De récentes découvertes sur le site de Lokone au Kenya, éclairent un peu plus les chercheurs sur la parenté génétique des hippopotames. C’est à une équipe franco-kenyane que l’on doit cette découverte réalisée dans le bassin du lac Turkana. Composée de chercheurs du CNRS et d’universitaires originaires de Poitiers et Montpellier, les scientifiques français se sont associés à des chercheurs du National Museum of Kenya pour effectuer des fouilles archéologiques. Lors des recherches, ils trouveront dans le bassin du lac un fossile de mâchoire possédant encore quelques dents.
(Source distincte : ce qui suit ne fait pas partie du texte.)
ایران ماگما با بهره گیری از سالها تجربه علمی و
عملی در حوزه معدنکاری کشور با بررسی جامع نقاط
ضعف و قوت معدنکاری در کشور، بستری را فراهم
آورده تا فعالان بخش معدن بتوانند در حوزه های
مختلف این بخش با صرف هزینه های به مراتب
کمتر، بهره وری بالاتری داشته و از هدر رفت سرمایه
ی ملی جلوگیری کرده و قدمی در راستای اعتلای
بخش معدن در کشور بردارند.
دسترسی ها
Un test ADN déterminera rapidement la nature de son propriétaire. Les résultats indiquent en effet que cette trouvaille constitue la découverte d’une nouvelle espèce fossile. Les chercheurs l’ont baptisée « Epirigenys lokonensis ». En turkana, « epiri » veut dire « hippopotame », tandis que « Lokone » est une référence au lieu de la découverte. Dès lors, comment classer cette nouvelle espèce animale ? Il apparaîtrait que ce fossile est au point de vue génétique un parent de l’hippopotame. De là à considérer qu’il est le chaînon manquant pour expliquer l’évolution de cet animal, il n’y a qu’un pas que certains n’hésitent pas à franchir.

Pour resituer le débat, deux grandes écoles divergent sur la parenté génétique de l’hippopotame. Pour la première composée principalement par des archéologues, cet animal est apparenté à la famille des suidés, ou porcins. Pour la seconde qui est plutôt versée sur les tests ADN, , l’hippopotame trouve son ancêtre en la baleine. Les échantillons d’Epirigenys lokonensis ont donc été comparés avec les profils d’anthracotheriidaes, de porcins et d’hippopotame. Les résultats de ces tests ADN ont montré que le spécimen retrouvé au lac Turkana se situe entre les plus vieilles espèces d’hippopotame datant d’il y a 20 millions d’années, et les anthracotères datant d’il y a environ 28 millions d’années.

Cette découverte éclaire un peu plus l’évolution génétique de cette espèce. Epirigenys lokonensis n’est toutefois pas encore l’ancêtre commun tant prisé par les chercheurs, mais une nouvelle étape découverte dans l’évolution de l’hippopotame. On pense donc que cette découverte permettra de mieux identifier l’ascendant génétique commun aux deux espèces. En effet, le fossile du lac Turkana risque de mettre tous les camps d’accord, puisqu’il atteste de traces porcines dans l’arbre génétique de l’hippopotame sans pour autant invalider la théorie d’une origine chez les baleines. Les plus vieux fossiles de cétacés que l’on connaît aujourd’hui remontent à 53 millions d’années, ce qui n’est pas incompatible avec l’histoire génétique de l’hippopotame telle qu’on la suppose aujourd’hui. Jean-Renaud Boisserie du CNRS-université de Poitiers explique ainsi que cette trouvaille éclaire la question de la faune africaine d’un jour nouveau. Si la majorité des espèces qui s’y trouvent aujourd’hui sont d’origine relativement récente (moins de 20 millions d’années), l’hippopotame dériverait d’une lignée d’anthracothères ayant migré de l’Asie vers l’Afrique il y a 35 millions d’années. Cela expliquerait également les dispositions naturelles de l’hippopotame pour la navigation dans l’eau.